Alaska has fourth highest rates of murdered and missing indigenous women

By Matt Leseman

ANCHORAGE (KTUU) 153 cases of missing or murdered indigenous women were missing from law enforcement records, according to a study done by the Urban Indian Health Institute.

Nine of those cases were in Anchorage.

“The 153 cases were not in law enforcement records, but what’s really disturbing about all of that, is why aren’t they?” Asked Alaska Native Women’s Resource Center Executive Director Tami Truett Jerue at an Anchorage Assembly public safety committee meeting Wednesday.

The committee was meeting in part to discuss the high rates of these crimes.

“Unfortunately, Alaska does rank fourth in the missing and murdered indigenous women and girls cases, as we can document it, at this point,” Truett said. “Anecdotally, we know it’s higher.”

So why do so many of these cases go missing in law enforcement records?

“There’s going to be multiple different reasons, right, we’ve got misclassification that’s happening,” says Native People’s Action Executive Director Kendra Kloster. “Saying it was a suicide rather than a murder… There’s also misclassification of race.”

Some are never reported to law enforcement in the first place.

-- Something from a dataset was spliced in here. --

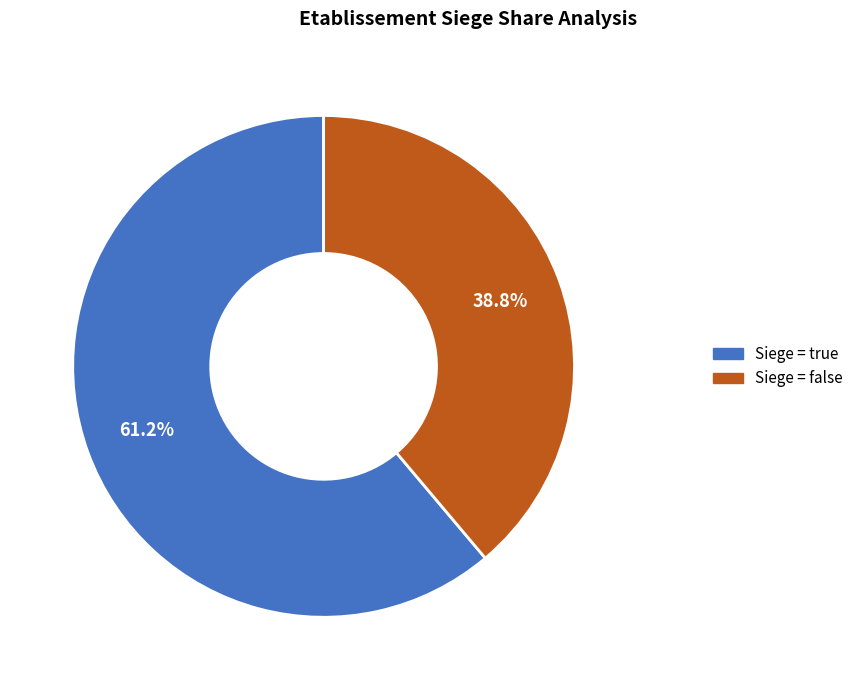

Is there a majority slice in this chart?

Yes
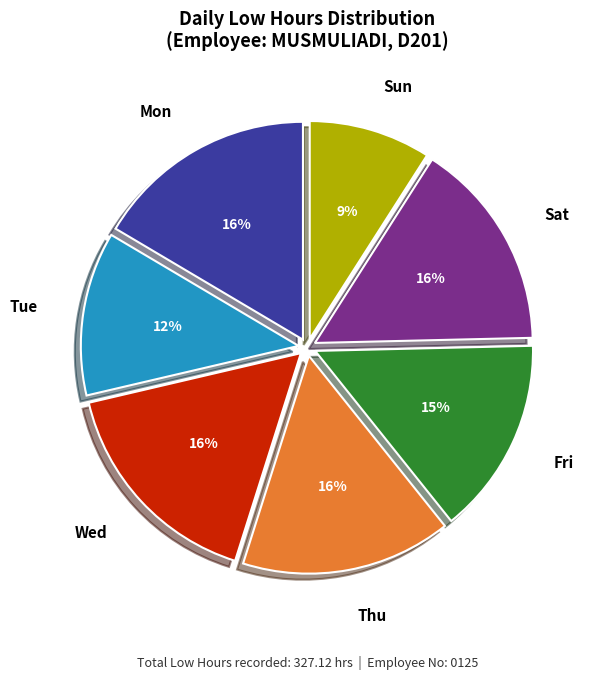

To the nearest percent, what is the average slice percentage?

14%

“Anchorage is a hub community, right, for the whole state,” says Assembly Member Forrest Dunbar. “And so people come in from rural areas here and as we heard in the presentation today, people can slip through the cracks, and crimes can be perpetrated that are never reported.”

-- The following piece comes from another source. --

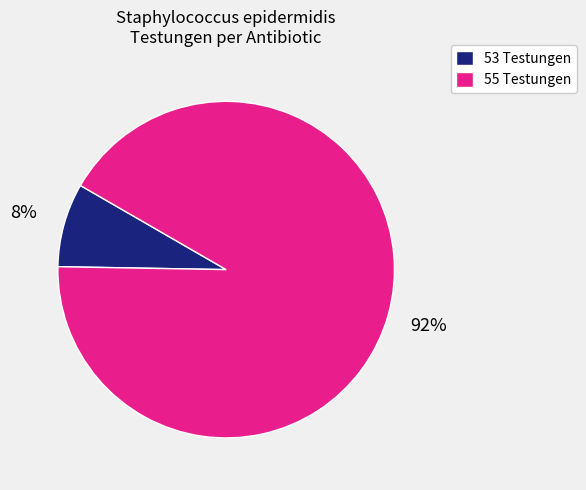

True or false: 53 Testungen accounts for 1% of the total.

False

Wednesday’s meeting was to make the assembly aware of this issue, but now they’re thinking about solutions.

“It’s going to be important for APD to partner with other law enforcement agencies, and that’s work they’re already doing,” says Assembly Member Forrest Dunbar. “And also to partner more directly I think with some Alaska Native organizations including the Native Medical Center, so that some of these statistics don’t go unreported.”